That
the great Indian bull is alive (in fact just born, some would
aver) and snorting its way towards the 16,000 or 18,000 or 25,000
Sensex high point-depending on who you listen to-would have been
infinitely easier to believe if Dalal Street's universe was confined
to just 30 Sensex stocks, and perhaps a handful of mid-caps that
appear best placed to pole-vault into the elite space in three
to five years. But then that's wishful thinking, and markets everywhere
in true democratic fashion provide sanctuary to all-cats and dogs
included. Now, the Finance Minister may be sleeping peacefully
at night, assuring himself that the valuations of the benchmark
indices are still under the top. But should he be doing a double-take
if the cream of the stock markets begins suddenly diverging away
from the rest of the pack, which often indicates a bull market
is in its final stages?
Now, that may be tough to believe, against
a sanguine background of rapid economic growth, comfortable double-digit
earnings surges, and rampant liquidity. Yet, a classical sign
of a late-stage bull run is when market breadth-the ratio of advancing
stocks to declining ones is one good indicator of that-goes awry;
this typically happens once the cats and dogs, fuelled by greedy
money, shoot through the roof, bag outlandish values (P/Es of
1,000, anybody?), and eventually come crashing down.

Data records:
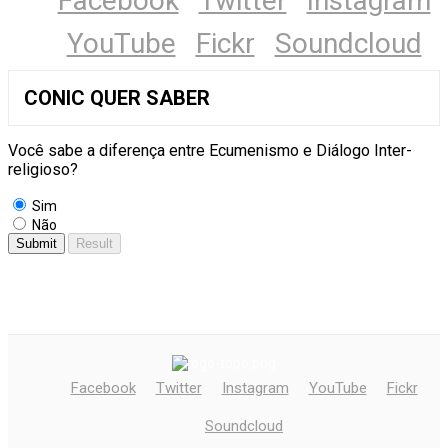
Facebook
Twitter
Instagram
YouTube
Fickr
Soundcloud
CONIC QUER SABER
Você sabe a diferença entre Ecumenismo e Diálogo Inter-
religioso?
Sim
Não
Facebook
Twitter
Instagram
YouTube
Fickr
Soundcloud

**Task prompt**
Pick up the piece on the Sensex bull run and market breadth right after its last sentence and carry it forward.

**Output for this task**
Last fortnight, even as the Sensex and the
Nifty continued their upward journey, their mid-cap and small-cap
brethren were finding it difficult to keep pace. On the last day
of September, for instance, the advance-decline ratio was skewed
at closing at 1:5, with just 424 stocks ending higher and 2,101
closing lower. Whilst the Sensex didn't lose ground, the BSE Mid-cap
and BSE Small-cap indices came down a notch. On September 28,
the divergence was even more glaring: Even as the Sensex gained
almost nearly a percentage point to close in the 8,600 region
for the first time in its history, losers outpaced gainers on
the BSE by a 1.8:1 ratio.
If this trend of weakening market breadth
continues-and it might well for some time to come, given the heady
levels to which thousands of small-caps and a handful of mid-caps
have been driven to-it can point only to one thing: Without breadth,
the markets may choke. A significant correction is on the cards.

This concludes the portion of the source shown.